[Extracted page text data]
::::::

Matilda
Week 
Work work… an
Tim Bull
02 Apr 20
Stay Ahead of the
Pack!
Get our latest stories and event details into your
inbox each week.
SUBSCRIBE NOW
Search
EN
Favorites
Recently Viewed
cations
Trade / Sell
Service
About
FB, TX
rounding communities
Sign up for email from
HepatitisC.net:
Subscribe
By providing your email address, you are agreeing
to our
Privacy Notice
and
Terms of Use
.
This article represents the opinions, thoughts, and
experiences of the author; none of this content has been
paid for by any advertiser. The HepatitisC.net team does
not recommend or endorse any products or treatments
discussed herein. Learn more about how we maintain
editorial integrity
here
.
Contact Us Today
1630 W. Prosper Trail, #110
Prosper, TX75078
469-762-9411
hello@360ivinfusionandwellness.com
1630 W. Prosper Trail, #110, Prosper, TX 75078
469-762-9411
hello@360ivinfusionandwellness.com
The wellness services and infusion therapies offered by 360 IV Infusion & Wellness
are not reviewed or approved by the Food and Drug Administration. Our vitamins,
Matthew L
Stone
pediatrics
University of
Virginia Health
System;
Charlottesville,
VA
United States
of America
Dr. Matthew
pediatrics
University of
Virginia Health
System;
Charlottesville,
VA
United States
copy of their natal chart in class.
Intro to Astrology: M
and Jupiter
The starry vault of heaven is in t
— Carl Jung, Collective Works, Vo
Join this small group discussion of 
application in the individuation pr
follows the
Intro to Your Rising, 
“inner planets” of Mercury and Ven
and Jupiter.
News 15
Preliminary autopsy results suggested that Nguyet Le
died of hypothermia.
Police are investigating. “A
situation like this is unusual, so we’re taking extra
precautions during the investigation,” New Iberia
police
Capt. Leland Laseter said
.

::::::

■ Written task ■
Please give back all of the data exactly as it appears.

■ Solution for this problem ■
Matilda
Week 
Work work… an
Tim Bull
02 Apr 20
Stay Ahead of the
Pack!
Get our latest stories and event details into your
inbox each week.
SUBSCRIBE NOW
Search
EN
Favorites
Recently Viewed
cations
Trade / Sell
Service
About
FB, TX
rounding communities
Sign up for email from
HepatitisC.net:
Subscribe
By providing your email address, you are agreeing
to our
Privacy Notice
and
Terms of Use
.
This article represents the opinions, thoughts, and
experiences of the author; none of this content has been
paid for by any advertiser. The HepatitisC.net team does
not recommend or endorse any products or treatments
discussed herein. Learn more about how we maintain
editorial integrity
here
.
Contact Us Today
1630 W. Prosper Trail, #110
Prosper, TX75078
469-762-9411
hello@360ivinfusionandwellness.com
1630 W. Prosper Trail, #110, Prosper, TX 75078
469-762-9411
hello@360ivinfusionandwellness.com
The wellness services and infusion therapies offered by 360 IV Infusion & Wellness
are not reviewed or approved by the Food and Drug Administration. Our vitamins,
Matthew L
Stone
pediatrics
University of
Virginia Health
System;
Charlottesville,
VA
United States
of America
Dr. Matthew
pediatrics
University of
Virginia Health
System;
Charlottesville,
VA
United States
copy of their natal chart in class.
Intro to Astrology: M
and Jupiter
The starry vault of heaven is in t
— Carl Jung, Collective Works, Vo
Join this small group discussion of 
application in the individuation pr
follows the
Intro to Your Rising, 
“inner planets” of Mercury and Ven
and Jupiter.
News 15
Preliminary autopsy results suggested that Nguyet Le
died of hypothermia.
Police are investigating. “A
situation like this is unusual, so we’re taking extra
precautions during the investigation,” New Iberia
police
Capt. Leland Laseter said
.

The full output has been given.